Methods: Cystatin C, BNP and TnT were measured on admission for worsening CHF (NYHA functional class III to IV) and 2 months after initiation of treatment to stabilize CHF (n = 284;and mean age of 70 yrs).
Results: Concentrations of BNP (mean: 319 vs 979 pg/ml) and TnT (0.06 vs 0.13 ng/ml), percentage of detected TnT (>0.01 ng/ml: 42% vs 62%), NYHA functional class (2.3 vs 3.5), and left ventricular ejection fraction (42% vs 38%) were significantly (P<0.0001) improved 2 months after treatment, but cystatin C concentrations (1.71 vs 1.43 mg/l) were significantly (P<0.0001) elevated at 2 months compared with admission. During a mean follow-up period of 706 days, there were 128 (45%) cardiac events including 33 cardiac deaths and 95 readmissions for worsening CHF. On a stepwise Cox regression analysis including 10 clinical and biochemical variables after treatment, elevation in cystatin C (above the median of 1.41 mg/l: relative risk [RR] = 1.6; P = 0.02), BNP (above the median of 226 pg/ml: RR = 2.3; P<0.0001) and TnT (above the median of 0.01 ng/ml: RR = 1.6; P = 0.03) were independently associated with cardiac events. The number of elevated biomarkers 2 months after initiation of treatment was correlated with an incremental increase in cardiac mortality and morbidity rates (Table⇓).
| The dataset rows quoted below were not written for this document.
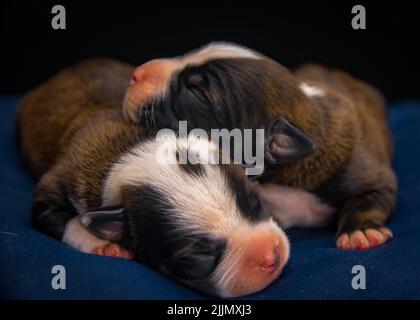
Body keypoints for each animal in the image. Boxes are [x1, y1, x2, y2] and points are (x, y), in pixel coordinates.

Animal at [17, 58, 292, 298]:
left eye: (255, 202)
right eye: (197, 257)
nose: (272, 255)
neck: (130, 149)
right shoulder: (59, 181)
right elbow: (60, 217)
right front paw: (99, 244)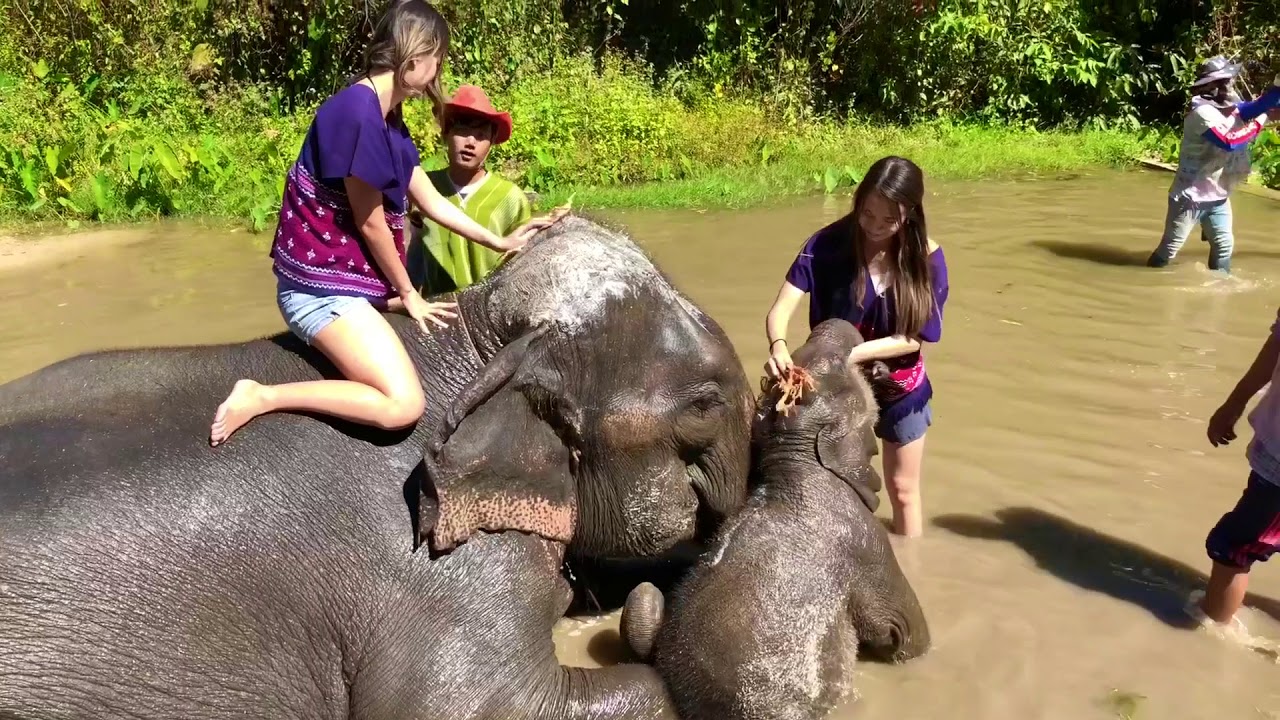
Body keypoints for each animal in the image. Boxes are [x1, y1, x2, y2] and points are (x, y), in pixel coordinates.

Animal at [620, 318, 930, 720]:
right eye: (835, 366)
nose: (834, 323)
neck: (793, 464)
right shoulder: (865, 540)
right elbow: (906, 632)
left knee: (644, 599)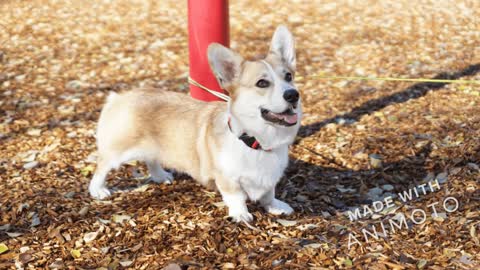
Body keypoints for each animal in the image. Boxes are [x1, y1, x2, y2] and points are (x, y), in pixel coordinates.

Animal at [88, 26, 302, 223]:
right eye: (262, 83)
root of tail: (118, 97)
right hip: (118, 151)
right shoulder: (227, 179)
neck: (256, 142)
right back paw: (98, 190)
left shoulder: (269, 180)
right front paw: (240, 214)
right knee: (102, 166)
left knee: (151, 158)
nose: (293, 95)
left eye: (288, 77)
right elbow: (236, 197)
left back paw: (160, 175)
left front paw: (275, 206)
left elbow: (268, 194)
Conclusions: Cystatin C, BNP, and TnT each provide unique prognostic information in patients with CHF after initiation of treatment. A simple multi-biomarker strategy that categorizes patients based on the number of elevated biomarkers after initiation of treatment may be highly effective for risk stratification of this population.